Die Europäische Union hat bekannter Maßen zahlreiche Probleme. Eines der größten ist die täglich wiederkehrende Unsicherheit darüber, ob und wie man die Wünsche und Notwendigkeiten von 27 teils völlig unterschiedlich regierten und strukturierten Länder unter einen Hut bringen kann. Dazu gesellen sich immer wieder grobe weltanschauliche und parteipolitische Differenzen. All das führt regelmäßig zu erheblichen Schwierigkeiten in den EU-Beschlussfassungen. Wenn sich in diese Melange auch noch die Tatsache des gerade jetzt tobenden EU-Wahlkampfes mischt, wird es unangenehm und teilweise höchst emotional.
Jüngstes Beispiel aus dem EU-Alltag. Das von Kommissionspräsidentin Ursula von der Leyen als ihr persönliches „Herzensprojekt“ dargestellte und vor allem von den Grünen Parteien stark gepushte EU-Lieferkettengesetz.
Europäische Firmen, so lautete die Idee der Lieferkettenrichtlinie, müssten genau kontrollieren, ob ihre Geschäftspartner in anderen Teilen der Erde Menschenrechte einhalten und die Umwelt schützen.

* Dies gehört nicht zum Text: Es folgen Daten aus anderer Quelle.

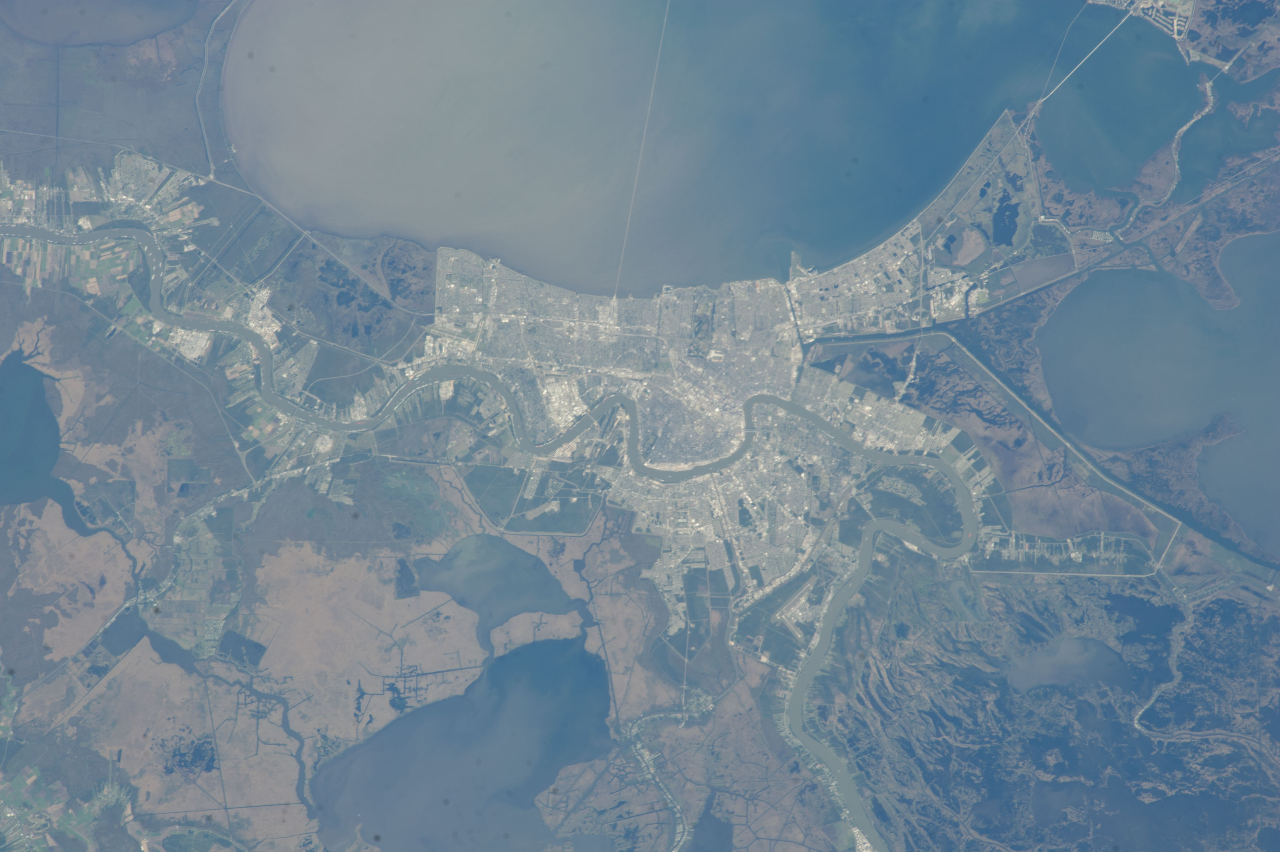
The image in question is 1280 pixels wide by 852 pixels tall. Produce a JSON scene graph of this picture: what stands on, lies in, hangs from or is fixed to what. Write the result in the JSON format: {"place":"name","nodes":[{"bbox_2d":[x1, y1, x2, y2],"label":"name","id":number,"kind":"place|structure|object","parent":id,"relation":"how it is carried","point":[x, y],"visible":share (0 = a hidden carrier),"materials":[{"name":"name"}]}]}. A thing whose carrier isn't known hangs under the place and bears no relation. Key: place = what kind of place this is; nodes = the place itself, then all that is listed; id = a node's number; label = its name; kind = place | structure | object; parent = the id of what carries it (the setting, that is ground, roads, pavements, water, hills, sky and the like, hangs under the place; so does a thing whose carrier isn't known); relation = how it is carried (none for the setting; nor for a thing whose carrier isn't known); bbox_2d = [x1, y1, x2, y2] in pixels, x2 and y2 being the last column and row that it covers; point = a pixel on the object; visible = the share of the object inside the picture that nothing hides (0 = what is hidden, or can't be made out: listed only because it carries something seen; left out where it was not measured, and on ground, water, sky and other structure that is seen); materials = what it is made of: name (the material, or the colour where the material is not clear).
{"place":"outdoors","nodes":[
{"label":"outdoors","id":0,"kind":"place"},
{"bbox_2d":[0,346,109,541],"label":"lake","id":1,"kind":"structure","parent":0,"point":[38,403],"materials":[{"name":"liquid"}]},
{"bbox_2d":[0,502,132,664],"label":"field","id":2,"kind":"structure","parent":0,"point":[106,609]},
{"bbox_2d":[0,0,195,49],"label":"lake","id":3,"kind":"structure","parent":0,"point":[176,18],"materials":[{"name":"liquid"}]},
{"bbox_2d":[0,124,224,182],"label":"road","id":4,"kind":"structure","parent":0,"point":[209,177],"materials":[{"name":"grey"}]},
{"bbox_2d":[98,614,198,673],"label":"pond","id":5,"kind":"structure","parent":0,"point":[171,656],"materials":[{"name":"liquid"}]},
{"bbox_2d":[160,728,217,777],"label":"pond","id":6,"kind":"structure","parent":0,"point":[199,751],"materials":[{"name":"blue liquid"}]},
{"bbox_2d":[194,0,247,170],"label":"road","id":7,"kind":"structure","parent":0,"point":[206,48],"materials":[{"name":"grey concrete"}]},
{"bbox_2d":[217,631,266,667],"label":"pond","id":8,"kind":"structure","parent":0,"point":[259,646],"materials":[{"name":"liquid"}]},
{"bbox_2d":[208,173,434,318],"label":"road","id":9,"kind":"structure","parent":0,"point":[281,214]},
{"bbox_2d":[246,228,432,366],"label":"wetland","id":10,"kind":"structure","parent":0,"point":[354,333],"materials":[{"name":"green plant"}]},
{"bbox_2d":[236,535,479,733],"label":"field","id":11,"kind":"structure","parent":0,"point":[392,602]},
{"bbox_2d":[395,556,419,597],"label":"pond","id":12,"kind":"structure","parent":0,"point":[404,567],"materials":[{"name":"liquid"}]},
{"bbox_2d":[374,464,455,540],"label":"field","id":13,"kind":"structure","parent":0,"point":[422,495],"materials":[{"name":"green"}]},
{"bbox_2d":[310,636,614,851],"label":"lake","id":14,"kind":"structure","parent":0,"point":[532,649],"materials":[{"name":"liquid"}]},
{"bbox_2d":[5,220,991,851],"label":"river","id":15,"kind":"structure","parent":0,"point":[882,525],"materials":[{"name":"liquid"}]},
{"bbox_2d":[409,535,592,652],"label":"lake","id":16,"kind":"structure","parent":0,"point":[544,572],"materials":[{"name":"liquid"}]},
{"bbox_2d":[464,465,599,534],"label":"field","id":17,"kind":"structure","parent":0,"point":[487,505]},
{"bbox_2d":[0,0,1278,848],"label":"land","id":18,"kind":"structure","parent":0,"point":[444,547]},
{"bbox_2d":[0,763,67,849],"label":"farmland","id":19,"kind":"object","parent":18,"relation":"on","point":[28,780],"visible":0.92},
{"bbox_2d":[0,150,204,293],"label":"farmland","id":20,"kind":"object","parent":18,"relation":"on","point":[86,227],"visible":0.65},
{"bbox_2d":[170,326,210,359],"label":"industrial area","id":21,"kind":"object","parent":18,"relation":"on","point":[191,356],"visible":0.64,"materials":[{"name":"white"}]},
{"bbox_2d":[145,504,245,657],"label":"farmland","id":22,"kind":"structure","parent":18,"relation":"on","point":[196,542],"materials":[{"name":"green plant"}]},
{"bbox_2d":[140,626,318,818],"label":"stream","id":23,"kind":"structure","parent":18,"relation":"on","point":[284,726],"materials":[{"name":"blue liquid"}]},
{"bbox_2d":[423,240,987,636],"label":"town","id":24,"kind":"object","parent":18,"relation":"on","point":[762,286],"visible":0.66,"materials":[{"name":"white"}]},
{"bbox_2d":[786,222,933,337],"label":"town","id":25,"kind":"object","parent":18,"relation":"on","point":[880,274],"visible":0.84,"materials":[{"name":"white"}]},
{"bbox_2d":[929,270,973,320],"label":"industrial area","id":26,"kind":"object","parent":18,"relation":"on","point":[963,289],"visible":0.76,"materials":[{"name":"white"}]},
{"bbox_2d":[970,527,1160,574],"label":"town","id":27,"kind":"structure","parent":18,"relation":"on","point":[1113,555]},
{"bbox_2d":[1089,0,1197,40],"label":"village","id":28,"kind":"object","parent":18,"relation":"on","point":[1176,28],"visible":0.86,"materials":[{"name":"white"}]},
{"bbox_2d":[627,696,710,851],"label":"road","id":29,"kind":"structure","parent":0,"point":[669,795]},
{"bbox_2d":[212,0,1161,296],"label":"lake","id":30,"kind":"structure","parent":0,"point":[349,232],"materials":[{"name":"blue liquid"}]},
{"bbox_2d":[615,0,670,294],"label":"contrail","id":31,"kind":"object","parent":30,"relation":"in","point":[620,269],"visible":0.88,"materials":[{"name":"white"}]},
{"bbox_2d":[1037,1,1126,113],"label":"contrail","id":32,"kind":"object","parent":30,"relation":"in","point":[1040,100],"visible":0.9,"materials":[{"name":"white"}]},
{"bbox_2d":[688,803,732,851],"label":"pond","id":33,"kind":"structure","parent":0,"point":[705,828],"materials":[{"name":"liquid"}]},
{"bbox_2d":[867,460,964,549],"label":"field","id":34,"kind":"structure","parent":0,"point":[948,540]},
{"bbox_2d":[941,224,987,266],"label":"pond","id":35,"kind":"structure","parent":0,"point":[960,262],"materials":[{"name":"liquid"}]},
{"bbox_2d":[944,575,985,621],"label":"pond","id":36,"kind":"structure","parent":0,"point":[958,589],"materials":[{"name":"liquid"}]},
{"bbox_2d":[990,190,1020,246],"label":"pond","id":37,"kind":"structure","parent":0,"point":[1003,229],"materials":[{"name":"liquid"}]},
{"bbox_2d":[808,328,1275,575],"label":"canal","id":38,"kind":"structure","parent":0,"point":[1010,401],"materials":[{"name":"grey"}]},
{"bbox_2d":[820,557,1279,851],"label":"land","id":39,"kind":"structure","parent":0,"point":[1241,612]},
{"bbox_2d":[1007,636,1128,694],"label":"lake","id":40,"kind":"structure","parent":0,"point":[1088,641],"materials":[{"name":"liquid"}]},
{"bbox_2d":[1032,20,1203,195],"label":"lake","id":41,"kind":"structure","parent":0,"point":[1048,145],"materials":[{"name":"blue liquid"}]},
{"bbox_2d":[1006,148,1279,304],"label":"road","id":42,"kind":"structure","parent":0,"point":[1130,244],"materials":[{"name":"grey"}]},
{"bbox_2d":[1037,237,1279,549],"label":"lake","id":43,"kind":"structure","parent":0,"point":[1050,326],"materials":[{"name":"blue liquid"}]},
{"bbox_2d":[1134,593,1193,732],"label":"road","id":44,"kind":"structure","parent":0,"point":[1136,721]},
{"bbox_2d":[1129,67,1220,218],"label":"road","id":45,"kind":"structure","parent":0,"point":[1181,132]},
{"bbox_2d":[1174,66,1279,198],"label":"lake","id":46,"kind":"structure","parent":0,"point":[1195,160],"materials":[{"name":"blue liquid"}]},
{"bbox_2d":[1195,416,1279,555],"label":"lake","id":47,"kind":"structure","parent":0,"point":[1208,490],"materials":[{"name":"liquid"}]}
]}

Und zwar über die gesamte Wertschöpfung hinweg, vom Rohstoff bis zum fertigen Produkt.
Die Unternehmen in Europa sollten derart sicherstellen, dass es bei ihren Zulieferern keine Kinderarbeit und Ausbeutung gibt, dass keine Flüsse verschmutzt und keine Wälder abgeholzt werden. Eine kaum zu bewältigende Aufgabe, meinten viele und sollten Recht behalten.
Der Gesetzesantrag erhielt keine Mehrheit im EU-Parlament. Und das ist - so sehr manche darüber den Kopf schütteln mögen - auch besser für Europa und den Rest der Welt.
Vor allem aus zwei Gründen:
Erstens hätte kaum ein Konzern in der EU die Chance und auch gar nicht die Kapazitäten, entsprechend dem Gesetzesentwurf die Lieferketten zu überwachen. Wie soll beispielsweise eine Firma mit Sitz in München, Salzburg oder Budapest überprüfen können, ob irgendwo im Tschad ein 15-jähriges Mädchen (von dem man schon vorab unmöglich kontrollieren kann, ob es jetzt 13, 15 oder 17 Jahre alt ist) ausreichend lange Arbeitspausen bekommt und die im Arbeitsprozess angehäuften Abfälle in die gelbe oder in die grüne Mülltonne geworfen werden?
Zweitens - und das wiegt in Kenntnis der wirtschaftspolitischen, gesellschafts- und sozialpolitischen Realität innerhalb Europas noch viel schwerer - hätte die Implementierung ebendieses Gesetzes der weltanschaulich motivierten politischen Willkür Tür und Tor geöffnet. Es ist bekannt, dass sich in der EU eine Vielzahl von politischen Entscheidungsträgern tummelt, die ihre ganz persönliche und teils recht wirr-grüne Lebensphilosophie am liebsten der ganzen Welt überstülpen würden. Die der Meinung sind, dass all jene mit größtmöglicher Härte zu bekämpfen und zu bestrafen sind, die in ein Auto oder gar in ein Flugzeug einsteigen. Dass die Lebensqualität von Regenwürmern, Fröschen und Ratten nie und nimmer beeinträchtigt werden darf durch menschliches Leben und durch den globalen Handel. Dass dann freilich genau jene Entscheidungsträger, die sich in diesem Zusammenhang besonders offensiv verhalten (schlag nach bei Deutschlands Außenministerin Annalena Baerbock oder Österreichs Umweltministerin Leonore Gewessler) selbst verdächtig oft nicht nur mit Flugzeugen, sondern auch in Privatjets die Welt mehrmals umrunden, sei an dieser Stelle auch noch erwähnt.
Manche Politiker in der EU mögen das (wohl letztgültige) Scheitern des Lieferkettengesetzes als große Niederlage einstufen. In Wahrheit war es ein Sieg. Ein Sieg der Vernunft und ein Sieg der Weltwirtschaft.